Personal information
- Full name: Barry George Frost
- Born: 6 February 1958 (age 68) Auckland, New Zealand
- Role: Umpire

Umpiring information
- T20Is umpired: 3 (2010–2012)
- WODIs umpired: 10 (1997–2015)
- WT20Is umpired: 8 (2010–2015)
- FC umpired: 102 (1999–2016)
- LA umpired: 94 (1998–2016)
- Source: CricketArchive, 22 February 2023

= Barry Frost =

New Zealand cricket umpire

Barry George Frost (born 6 February 1958) is a New Zealand former cricket umpire.

==Life and career==
Frost grew up on a dairy farm near Leigh, north of Auckland. He attended Mahurangi College in Warkworth before going to Auckland to work. He played club cricket in Auckland, and took up umpiring in 1995–96, after retiring from senior ranks.

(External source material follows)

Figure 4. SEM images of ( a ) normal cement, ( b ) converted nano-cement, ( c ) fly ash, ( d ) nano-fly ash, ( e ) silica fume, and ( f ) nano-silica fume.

Frost made his List A cricket umpiring debut in 1998 and first-class cricket debut in the following year. He umpired three Twenty20 Internationals between 2010 and 2012, and 10 women's One-day internationals between 1997 and 2015. He was the founding President of the New Zealand Professional Cricket Umpires' Association in 2011.

In 2015–16 Frost became the eighth New Zealand umpire to officiate in 100 first-class matches. He retired after the 2015–16 season.